The economy was hit by a barrage of disappointing news during the month of July, which led to a significant downgrade in the overall macro economic forecast released by Fannie Mae's Economics & Mortgage Market Analysis Group. While the August 2011 Economic Outlook does not forecast a double dip recession, the downgraded forecast reflects the Group's view that the probability of another recession is close to a coin toss. For all of 2011, economic growth is expected to downshift to 1.4 percent from 3.1 percent in 2010. Growth is expected to pick up in 2012, but only to about two percent, compared with 3.1 percent projected in the July forecast.
"Key factors, including revisions to gross domestic product (GDP) data, have revealed that we have a bigger hole to dig out of, which explains the consumer angst over the lack of employment growth," said Fannie Mae Chief Economist Doug Duncan. "Moreover, European financial market and fiscal policy turmoil, coupled with the U.S. debt ceiling debate, have hit on consumer confidence, which is at recessionary levels."
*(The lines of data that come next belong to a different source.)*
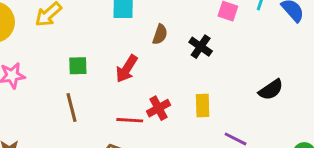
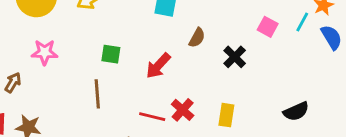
red cross: (159, 108) -> (183, 110), turned -30

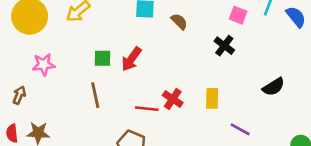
brown semicircle: (197, 38) -> (179, 21), moved, turned -66
black cross: (235, 57) -> (224, 46), moved
red arrow: (158, 66) -> (131, 59), moved

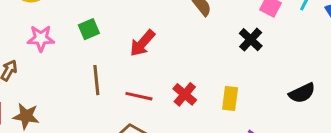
green square: (102, 58) -> (89, 29), moved, turned -30
red line: (147, 109) -> (139, 96), moved

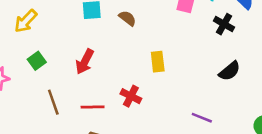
black cross: (251, 40) -> (224, 24), moved
yellow rectangle: (230, 99) -> (158, 62), moved

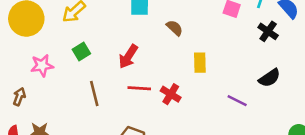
brown semicircle: (127, 18) -> (175, 28), moved
red line: (93, 107) -> (139, 88), moved
purple line: (202, 118) -> (237, 101), moved

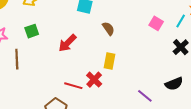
yellow rectangle: (200, 63) -> (110, 61), moved
red line: (139, 88) -> (73, 86), moved
brown line: (94, 94) -> (17, 59), moved

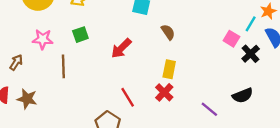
pink square: (156, 23) -> (231, 39), moved
red cross: (94, 80) -> (164, 92), moved
red line: (73, 86) -> (128, 97), turned 42

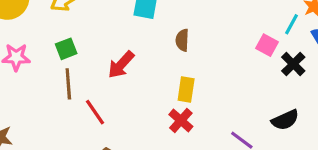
brown semicircle: (168, 32) -> (182, 40), turned -140
brown line: (63, 66) -> (68, 84), moved
red line: (128, 97) -> (95, 112), moved

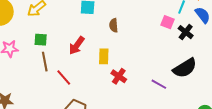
green square: (66, 49) -> (41, 40), turned 32
yellow rectangle: (186, 90) -> (104, 56), moved
black semicircle: (285, 120) -> (185, 68), size x1.4

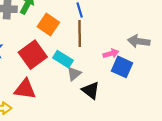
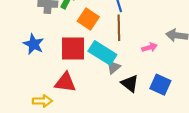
red square: (33, 55) -> (73, 48), turned 36
cyan rectangle: (63, 59) -> (102, 53), size x1.4
blue square: (122, 67) -> (160, 85), moved

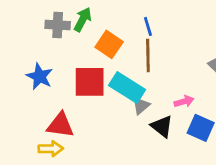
pink arrow: (149, 47) -> (184, 101), moved
red triangle: (65, 82) -> (60, 125), moved

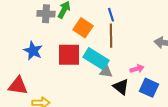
gray triangle: (141, 106) -> (106, 72), turned 48
red triangle: (60, 125) -> (18, 86), moved

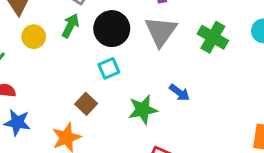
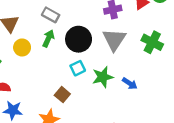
green star: (143, 110) -> (103, 77), moved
Fannie Mae's most recent National Housing Survey (NHS) has found that pessimism continued to mount in July, as 70 percent of those polled believing that the economy is on the wrong track, and just 23 percent say the economy is heading in the right direction.
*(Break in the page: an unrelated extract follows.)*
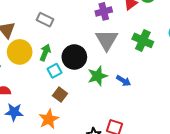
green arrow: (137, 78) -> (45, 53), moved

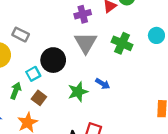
gray rectangle: (45, 20) -> (21, 35), moved
green arrow: (45, 53) -> (16, 91), moved
green star: (98, 76) -> (78, 92), moved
Housing activity is expected to weaken along with the overall economy due to a renewed decline in business and consumer confidence and a softening hiring trend. One exception is the rental housing market. The rental vacancy rate (the share of rental housing that is vacant and for rent) plunged from 9.7 percent to 9.2 percent in the second quarter of 2011, the lowest rate in nine years. This is consistent with the declining trend in the homeownership rate, indicating that a rising share of households have shifted to renting over owning.
"Macro economic factors are clearly driving the mindset of consumers and housing is being impacted by this," Duncan said. "However, housing has moved into second position behind general economic concerns among consumers, which is demonstrated in our National Housing Survey results. Our July data shows that 70 percent of Americans think the economy is on the wrong track, up from 60 percent a year ago. In turn, despite historically low interest rates, consumers are still saying they don't see this as a good time to go out and borrow money to buy a house."